A multi-factor ANOVA was performed to test which variables had a significant effect on preservation condition of the sample and DNA fragmentation. DNA fragmentation was quantified using GQN quality score implemented in PROsize, based on the running front against known fragment sizes in the HS genomic DNA ladder. We performed three separate multi-factor ANOVAs: One using all samples and two using samples from each of the solution treatments. Visualization of fragment size decay per treatment over time was done by assessing the electropherograms (implemented in PROsize). Electropherograms were merged using a custom Python script. Slight differences between each run resulted in different point estimates for larger fragment sizes.

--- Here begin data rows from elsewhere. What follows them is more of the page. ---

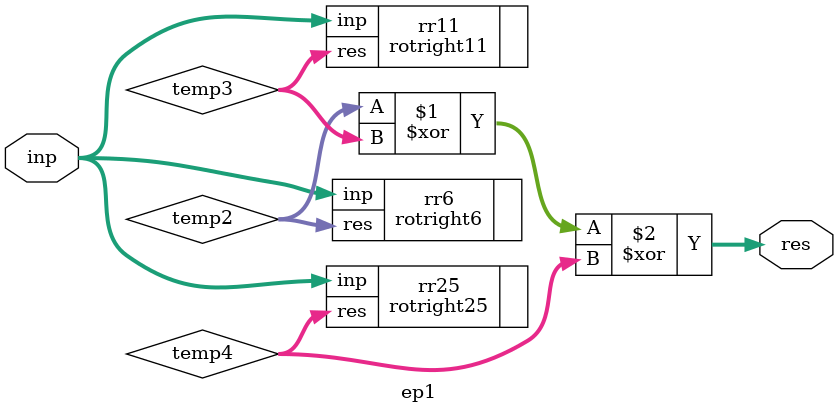
<source format=sv>
module ep1
  ( 
    input  logic [31:0] inp,
    output logic [31:0] res);
   
  logic [31:0] temp2;
  logic [31:0] temp3;
  logic [31:0] temp4;
 
  rotright6 rr6(.inp, .res(temp2));
  rotright11 rr11(.inp, .res(temp3));
  rotright25 rr25(.inp, .res(temp4));
  assign res = temp2 ^ temp3 ^ temp4;
 
endmodule

</source>
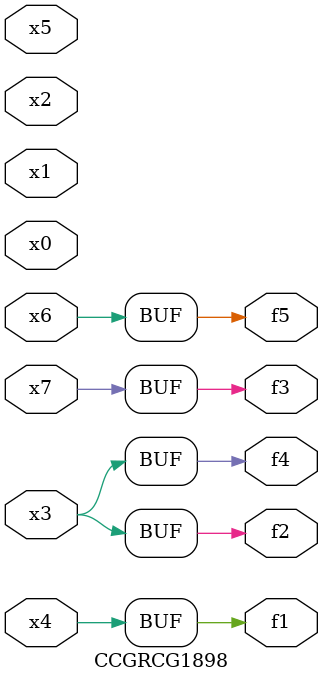
<source format=v>
module CCGRCG1898(
	input x0, x1, x2, x3, x4, x5, x6, x7,
	output f1, f2, f3, f4, f5
);
	assign f1 = x4;
	assign f2 = x3;
	assign f3 = x7;
	assign f4 = x3;
	assign f5 = x6;
endmodule

</source>
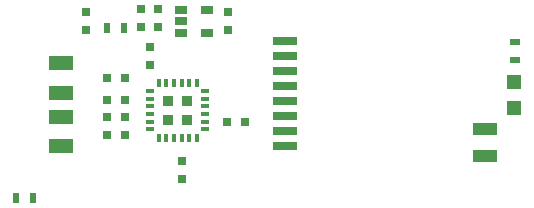
<source format=gbr>
G04 #@! TF.GenerationSoftware,KiCad,Pcbnew,(6.0.0-rc1-dev-479-g831c9b6f6-dirty)*
G04 #@! TF.CreationDate,2018-09-12T23:56:38+02:00*
G04 #@! TF.ProjectId,RapTorS,526170546F72532E6B696361645F7063,rev?*
G04 #@! TF.SameCoordinates,Original*
G04 #@! TF.FileFunction,Paste,Top*
G04 #@! TF.FilePolarity,Positive*
%FSLAX46Y46*%
G04 Gerber Fmt 4.6, Leading zero omitted, Abs format (unit mm)*
G04 Created by KiCad (PCBNEW (6.0.0-rc1-dev-479-g831c9b6f6-dirty)) date 2018 September 12, Wednesday 23:56:38*
%MOMM*%
%LPD*%
G01*
G04 APERTURE LIST*
%ADD10R,0.800000X0.750000*%
%ADD11R,1.200000X1.200000*%
%ADD12R,0.900000X0.500000*%
%ADD13R,0.750000X0.800000*%
%ADD14R,0.500000X0.900000*%
%ADD15R,0.750000X0.300000*%
%ADD16R,0.300000X0.750000*%
%ADD17R,0.960000X0.960000*%
%ADD18R,2.000000X1.000000*%
%ADD19R,2.000000X0.700000*%
%ADD20R,2.000000X1.200000*%
%ADD21R,1.060000X0.650000*%
G04 APERTURE END LIST*
D10*
G04 #@! TO.C,R5*
X149450000Y-101701600D03*
X147950000Y-101701600D03*
G04 #@! TD*
G04 #@! TO.C,R4*
X147950000Y-103251000D03*
X149450000Y-103251000D03*
G04 #@! TD*
D11*
G04 #@! TO.C,D1*
X182448200Y-98696600D03*
X182448200Y-100896600D03*
G04 #@! TD*
D12*
G04 #@! TO.C,R2*
X182473600Y-95375600D03*
X182473600Y-96875600D03*
G04 #@! TD*
D10*
G04 #@! TO.C,C9*
X158140400Y-102082600D03*
X159640400Y-102082600D03*
G04 #@! TD*
D13*
G04 #@! TO.C,C8*
X154279600Y-105447400D03*
X154279600Y-106947400D03*
G04 #@! TD*
G04 #@! TO.C,C1*
X146177000Y-92823600D03*
X146177000Y-94323600D03*
G04 #@! TD*
D14*
G04 #@! TO.C,R1*
X140232000Y-108534200D03*
X141732000Y-108534200D03*
G04 #@! TD*
G04 #@! TO.C,L1*
X147941600Y-94157800D03*
X149441600Y-94157800D03*
G04 #@! TD*
D10*
G04 #@! TO.C,C7*
X147950000Y-100228400D03*
X149450000Y-100228400D03*
G04 #@! TD*
D13*
G04 #@! TO.C,C6*
X158242000Y-94323600D03*
X158242000Y-92823600D03*
G04 #@! TD*
D10*
G04 #@! TO.C,C5*
X147950000Y-98425000D03*
X149450000Y-98425000D03*
G04 #@! TD*
D13*
G04 #@! TO.C,C4*
X151638000Y-95770000D03*
X151638000Y-97270000D03*
G04 #@! TD*
G04 #@! TO.C,C3*
X152273000Y-92569600D03*
X152273000Y-94069600D03*
G04 #@! TD*
G04 #@! TO.C,C2*
X150850600Y-92569600D03*
X150850600Y-94069600D03*
G04 #@! TD*
D15*
G04 #@! TO.C,IC1*
X156274400Y-102742400D03*
X156274400Y-102092400D03*
X156274400Y-101442400D03*
X156274400Y-100792400D03*
X156274400Y-100142400D03*
X156274400Y-99492400D03*
D16*
X155574400Y-98792400D03*
X154924400Y-98792400D03*
X154274400Y-98792400D03*
X153624400Y-98792400D03*
X152974400Y-98792400D03*
X152324400Y-98792400D03*
D15*
X151624400Y-99492400D03*
X151624400Y-100142400D03*
X151624400Y-100792400D03*
X151624400Y-101442400D03*
X151624400Y-102092400D03*
X151624400Y-102742400D03*
D16*
X152324400Y-103442400D03*
X152974400Y-103442400D03*
X153624400Y-103442400D03*
X154274400Y-103442400D03*
X154924400Y-103442400D03*
X155574400Y-103442400D03*
D17*
X153149400Y-100317400D03*
X153149400Y-101917400D03*
X154749400Y-100317400D03*
X154749400Y-101917400D03*
G04 #@! TD*
D18*
G04 #@! TO.C,U3*
X180001200Y-102718800D03*
D19*
X163001200Y-104158800D03*
X163001200Y-102888800D03*
X163001200Y-101618800D03*
X163001200Y-100348800D03*
X163001200Y-99078800D03*
X163001200Y-97808800D03*
X163001200Y-96538800D03*
D18*
X180001200Y-104998800D03*
D19*
X163001200Y-95268800D03*
G04 #@! TD*
D20*
G04 #@! TO.C,J1*
X144110200Y-97160600D03*
X144110200Y-99660600D03*
X144110200Y-104160600D03*
X144110200Y-101660600D03*
G04 #@! TD*
D21*
G04 #@! TO.C,U2*
X154195600Y-92649000D03*
X154195600Y-93599000D03*
X154195600Y-94549000D03*
X156395600Y-94549000D03*
X156395600Y-92649000D03*
G04 #@! TD*
M02*

</source>
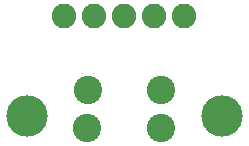
<source format=gbr>
G04 EAGLE Gerber RS-274X export*
G75*
%MOMM*%
%FSLAX34Y34*%
%LPD*%
%INSoldermask Bottom*%
%IPPOS*%
%AMOC8*
5,1,8,0,0,1.08239X$1,22.5*%
G01*
%ADD10C,2.082800*%
%ADD11C,2.403200*%
%ADD12C,3.503200*%


D10*
X165100Y127000D03*
X139700Y127000D03*
X114300Y127000D03*
X88900Y127000D03*
X63500Y127000D03*
D11*
X145505Y31670D03*
X145279Y63769D03*
X83082Y31898D03*
X83222Y63757D03*
D12*
X197050Y41800D03*
X31550Y41800D03*
M02*

</source>
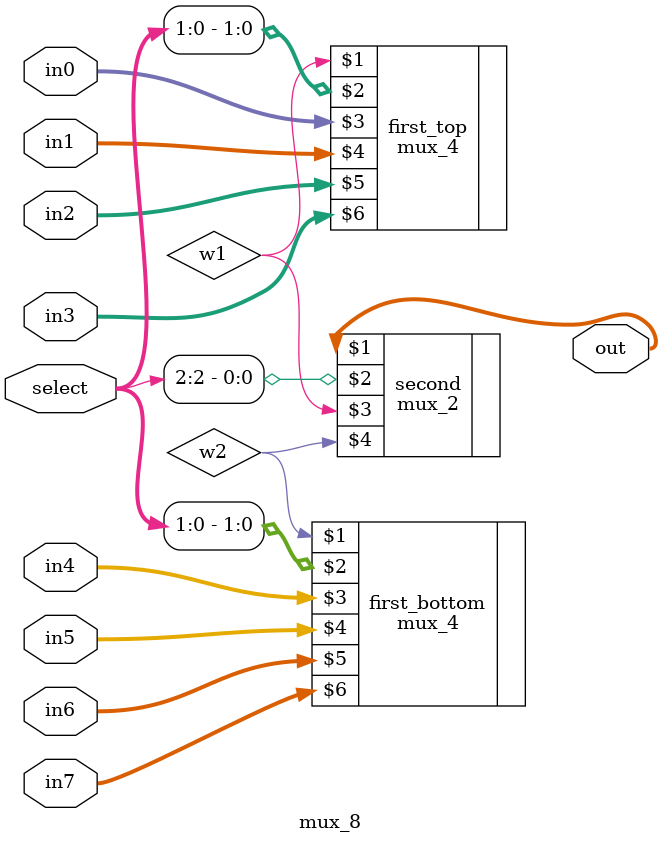
<source format=v>
module mux_8(out, select, in0, in1, in2, in3, in4, in5, in6, in7);
	input [2:0] select;
	input [31:0] in0, in1, in2, in3, in4, in5, in6, in7;
	output [31:0] out;
	wire w1, w2;
	mux_4 first_top(w1, select[1:0], in0, in1, in2, in3);
	mux_4 first_bottom(w2, select[1:0], in4, in5, in6, in7);
	mux_2 second(out, select[2], w1, w2);
endmodule
</source>
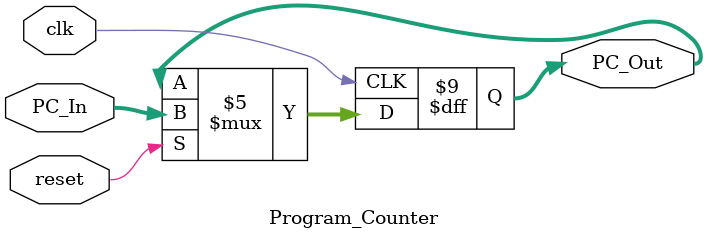
<source format=v>
module Program_Counter
(
input clk, reset,
input [63:0]PC_In,
output [63:0]PC_Out
);

always @ (*)
begin
  if(reset == 0)
    PC_out <= 64'd0;
end

always @ (posedge clk)
begin
  if(reset == 1)
    PC_Out <= PC_In;
end

endmodule
</source>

To create overlapping data points between each of the three fragment analyzer runs, fragment sizes above 1 kbp were rounded up to the nearest 10, and relative fluorescence unit (RFU) values were averaged across matching fragment sizes. Similarly, fragment sizes above 10 kbp were rounded to the nearest 100 and again RFU values were averaged. Negative RFU values were clipped to zero. Mean RFU values per treatment were calculated after subsetting and 95% confidence intervals were estimated and plotted in R (R Core Team, 2013).
Finally, the area under each curve was estimated using DescTools (Signorell, 2016). We estimated the area under each curve per treatment to assess the relative abundance of HMW DNA in total amount of DNA. Fragment sizes smaller than 250 bp were not taken into account to prevent biases from RNA.